Consumption of tryptophan leads to the production of serotonin, a regulator of behaviour, mood and sleep. A decrease in serotonin levels results in depressed mood and sleep disturbance. 

A study conducted on older womens affirmed that consuming supplements containing tryptophan showed a positive impact o their mood and improved their sleep cycle. 

  • Limits muscle loss

Lengthen illness or bed rest often leads to loss of muscle loss which is ordinarily observed in adults. 

Adequate consumption of amino acids preserves lean body mass by limiting muscle loss. 

  • Limits muscle loss

Lengthen illness or bed rest often leads to loss of muscle loss which is ordinarily observed in adults. 

Adequate consumption of amino acids preserves lean body mass by limiting muscle loss. 

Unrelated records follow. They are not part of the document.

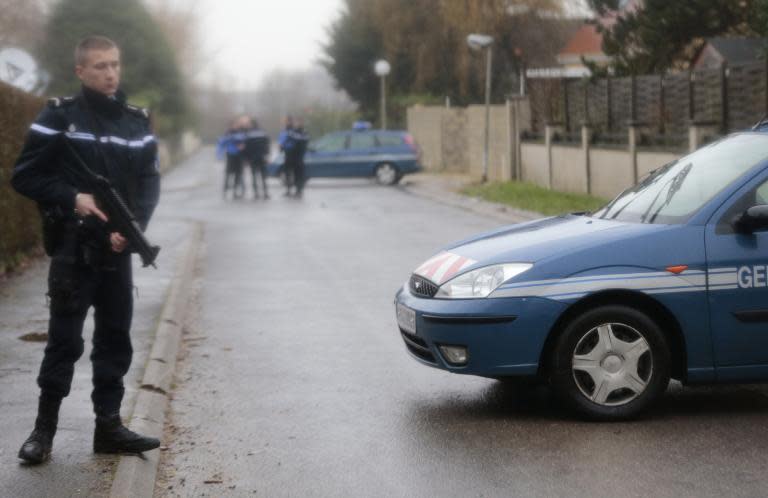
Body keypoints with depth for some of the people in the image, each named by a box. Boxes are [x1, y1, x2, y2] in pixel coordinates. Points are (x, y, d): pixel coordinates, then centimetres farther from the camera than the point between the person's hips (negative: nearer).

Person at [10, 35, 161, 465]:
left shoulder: (137, 123, 8)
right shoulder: (59, 117, -3)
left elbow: (149, 183, 6)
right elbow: (25, 176, -4)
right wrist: (71, 199, -17)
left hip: (118, 251, 4)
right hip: (72, 249, -4)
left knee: (116, 340, 8)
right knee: (65, 340, -1)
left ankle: (109, 426, 17)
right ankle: (45, 428, 10)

A study on older adults set on bed rest showed that consumption of 15 grams of mixed amino acid supplements helped them maintain their muscle protein synthesis even after a 10-day rest. In contrast, the placebo group observed a 30% decrease in the process. 

  • Promotes weight loss

Studies conducted on mammals, including humans, have shown adequate supply of branched-chain amino acids stimulates fat loss. 

While some researchers have asserted that the connection between the consumption of amino acid supplements and weight loss has been inconsistent. Therefore affirming that amino acids lead to weight loss is inconsiderate. 

Bottom Line

Our discussion boils down to the fact that our body necessitates adequate consumption of amino acids.

Despite the abundance of natural sources to procure these acids, ensuring the daily requirement is met isn’t easy. Hence the inclusion of amino acid supplements in the diet is mandated.